The data you can download includes:
  • [X0] ID
  • [X1] LIMIT_BAL: Amount of the given credit (NT dollar), it includes both the individual consumer credit and his/her family (supplementary) credit.
  • [X2] SEX: Gender (1 = male; 2 = female).
  • [X3] EDUCATION: Education (1 = graduate school; 2 = university; 3 = high school; 4 = others).
  • [X4] MARRIAGE: Marital status (1 = married; 2 = single; 3 = others).
  • [X5] AGE: Age (year).
  • [X6 - X11] PAY_0, PAY_2 - PAY_6: History of past payment. We tracked the past monthly payment records (from April to September, 2005) as follows: X6 = the repayment status in September, 2005; X7 = the repayment status in August, 2005; . . .;X11 = the repayment status in April, 2005. The measurement scale for the repayment status is: -1 = pay duly; 1 = payment delay for one month; 2 = payment delay for two months; . . .; 8 = payment delay for eight months; 9 = payment delay for nine months and above.

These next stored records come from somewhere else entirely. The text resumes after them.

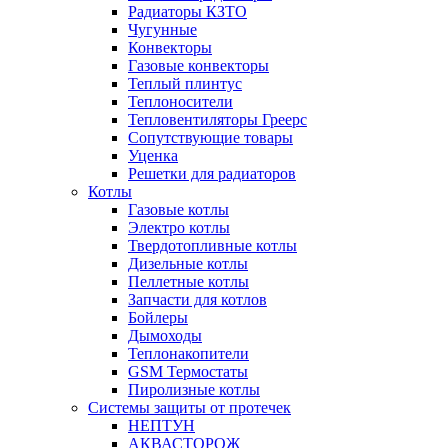
Радиаторы КЗТО
Чугунные
Конвекторы
Газовые конвекторы
Теплый плинтус
Теплоносители
Тепловентиляторы Греерс
Сопутствующие товары
Уценка
Решетки для радиаторов
Котлы
Газовые котлы
Электро котлы
Твердотопливные котлы
Дизельные котлы
Пеллетные котлы
Запчасти для котлов
Бойлеры
Дымоходы
Теплонакопители
GSM Термостаты
Пиролизные котлы
Системы защиты от протечек
НЕПТУН
АКВАСТОРОЖ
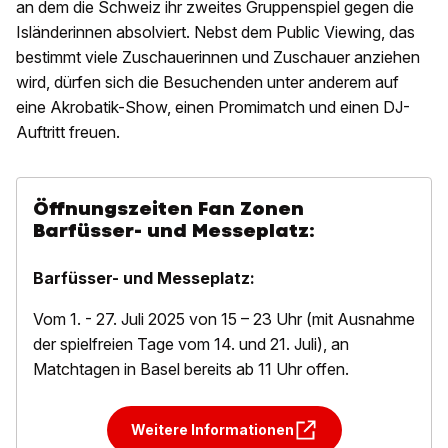
an dem die Schweiz ihr zweites Gruppenspiel gegen die
Isländerinnen absolviert. Nebst dem Public Viewing, das
bestimmt viele Zuschauerinnen und Zuschauer anziehen
wird, dürfen sich die Besuchenden unter anderem auf
eine Akrobatik-Show, einen Promimatch und einen DJ-
Auftritt freuen.
Öffnungszeiten Fan Zonen
Barfüsser- und Messeplatz:
Barfüsser- und Messeplatz:
Vom 1. - 27. Juli 2025 von 15 – 23 Uhr (mit Ausnahme
der spielfreien Tage vom 14. und 21. Juli), an
Matchtagen in Basel bereits ab 11 Uhr offen.
Weitere Informationen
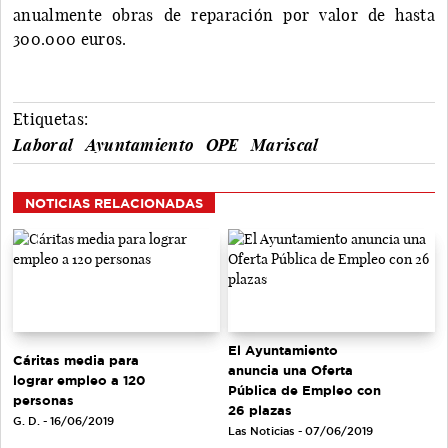
anualmente obras de reparación por valor de hasta
300.000 euros.
Etiquetas:
Laboral
Ayuntamiento
OPE
Mariscal
NOTICIAS RELACIONADAS
El Ayuntamiento
Cáritas media para
anuncia una Oferta
lograr empleo a 120
Pública de Empleo con
personas
26 plazas
G. D. - 16/06/2019
Las Noticias - 07/06/2019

  • [X12 - X17] BILL_AMT1 - BILL_AMT6: Amount of bill statement (NT dollar). X12 = amount of bill statement in September, 2005; X13 = amount of bill statement in August, 2005; . . .; X17 = amount of bill statement in April, 2005.
  • [X18 - X23] PAY_AMT1 - PAY_AMT6: Amount of previous payment (NT dollar). X18 = amount paid in September, 2005; X19 = amount paid in August, 2005; . . .;X23 = amount paid in April, 2005.
We have customers' credit card transaction history over the past 6 months and we are going to use them to predict if the customer will default or not. Note that since we are only using the data period of 6 months, the result model is likely to be universal and be easily implemented into banks' credit card service systems.